Es difícil decir lo que quiero decir
es penoso negar lo que quiero negar

mejor no lo digo
mejor no lo niego.

Mario Benedetti. "EL PUSILÁNIME",
de "El olvido está lleno de memoria".

jueves, 2 de octubre de 2008

Autorretrato

Al fondo del espejo se asoma un animal herido que mira temeroso a quien se refleja en el otro lado, a quien le observa con curiosidad científica y lápiz y papel en la mano, a ese alguien que soy yo. El estudiante. El observador.
El animal es hembra y tiene el pelo del color del cieno, del color de la cebada que dejó de ser cebada para ser carbón, para ser carne de llama, y entre el fuego desparecer, para ser otra cosa diferente. Y luego otra. Y luego otra. Como pasa siempre.

Los ojos con que mira no son grandes, ni son pequeños, aunque son bonitos. Pero siempre los entorna porque es sensible a la luz, porque se muestra reticente a lo que hay, porque sólo hace caso a las imágenes de puertas para dentro, de pestañas hacia dentro. Sólo mira con agrado lo que se inventa. Lo que se imagina. Lo que quiere ver. Amapolas de rojo bermellón. Cielos de azul grisáceo. Cielos de azul ojo.
Pero a ella le gustan sus visiones. No los quiere abrir. No quiere mirar lo que le dicen que mire. Siempre de pestañas para dentro. Así es feliz.
Relativamente feliz.

Tiene el animal en cuestión una nariz clásica, podríamos definir. No desentona con el resto de la cara, su hocico le da personalidad. Además qué importa la forma que tenga la nariz, se nota que hace tiempo no huele nada que le agrade. Se nota que en su casa ya no hay olores que la taladren. Y la nariz comienza a arrugarse poco a poco, desaparece por momentos, se mete entre la carne, hacia dentro. Ya no sirve para nada. Para qué quiere una nariz ella. Para qué.

Sus orejas no le gustan y se las tapa siempre con el pelo. Por eso no oye nada, aunque oye mucho más de lo que debería. Por eso aún se le repite lo que oyó aquel día. Estos animales tienen una memoria atroz.

Sus manos son pequeñas, manos de mujer. Los dedos tienen el tamaño de los lápices de color, y sólo para colorear sirven, sólo para escribir se mueven. No son las manos del que fuma. Las manos del que bebe. No llevan la piel de los trabajos, ni la piel de las caricias. Las suyas son las manos que se agitan convulsas cuando alguien las ve.

En cambio, los labios y la boca sí son grandes. Es la boca de quien protesta y patalea, de quien no se cansa de pedir. De pedirle a los demás que sean como ella. De pedirle a la vida que le de tregua, que le de guerra, que pedir no requiere esfuerzo. De pedirse a sí misma ser otra cosa, una y otra vez, una y otra vez, una y otra vez, una y otra y otra y otra vez.
Sin embargo, son unos labios pálidos. Apenas se observan si el estudiante no está atento, si no investiga con sigilo dónde están, si no mide con los dedos la distancia que los separa de los ojos.
Porque son labios que hablan ilusiones, pero que callan miedos. El típico par de labios que no defiende lo que hay dentro. El típico modelo de boca que no sabe decir NO. Y con un gran agujero en medio. Realmente típico ejemplo de esos que pierden la fuerza por la boca.
Pero se los pinta de rojo, de rojo amapola bermellón, siempre antes de salir de caza, para que no se note. Para que no lo huelan los demás. Para que no la hieran. Para disfrazarse de otro tipo de animal.

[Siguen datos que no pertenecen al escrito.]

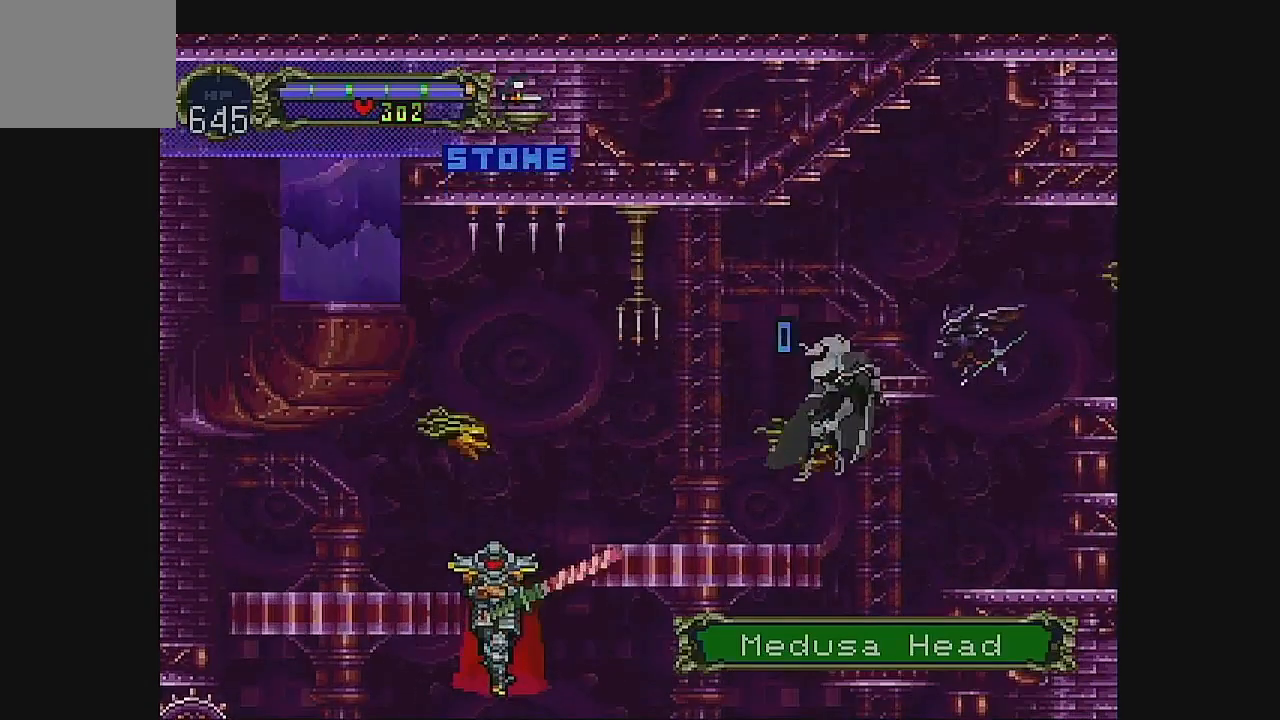
{"buttons": ["DPAD_LEFT"], "left_stick": "center", "events": [[67, "A", "up"], [67, "DPAD_LEFT", "up"], [133, "A", "down"], [133, "DPAD_DOWN", "down"], [300, "A", "up"], [300, "DPAD_DOWN", "up"], [367, "A", "down"], [400, "DPAD_LEFT", "down"], [467, "A", "up"]]}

Siempre se le va la vida en el intento de vivirla. En el proyecto de actuación. Se queda en el boceto que nunca lleva a cabo porque surge un boceto siempre más nuevo, que tiene que apresurarse a apuntar, antes de que se le escape. Por si no le vuelve a ver. Por si se le olvida.
Y por eso no ve venir las cosas, pues tiene los ojos y la nariz y las orejas y la boca vueltos hacia abajo, y las manos trabajando en manchas inservibles. Por eso no ve venir las uñas que le rasgan las carnes, ni tiene el instinto avezado de quien conoce al enemigo. Por eso ella va rasguñada una y otra vez, como ahora la veo al fondo del espejo, acurrucada en uno de los lados, con cara lastimera, con cara de pena y de decepción.

Seguro que piensa que es la última de su especie.

Seguro que lo piensa, porque aún sigue con los ojos entornados.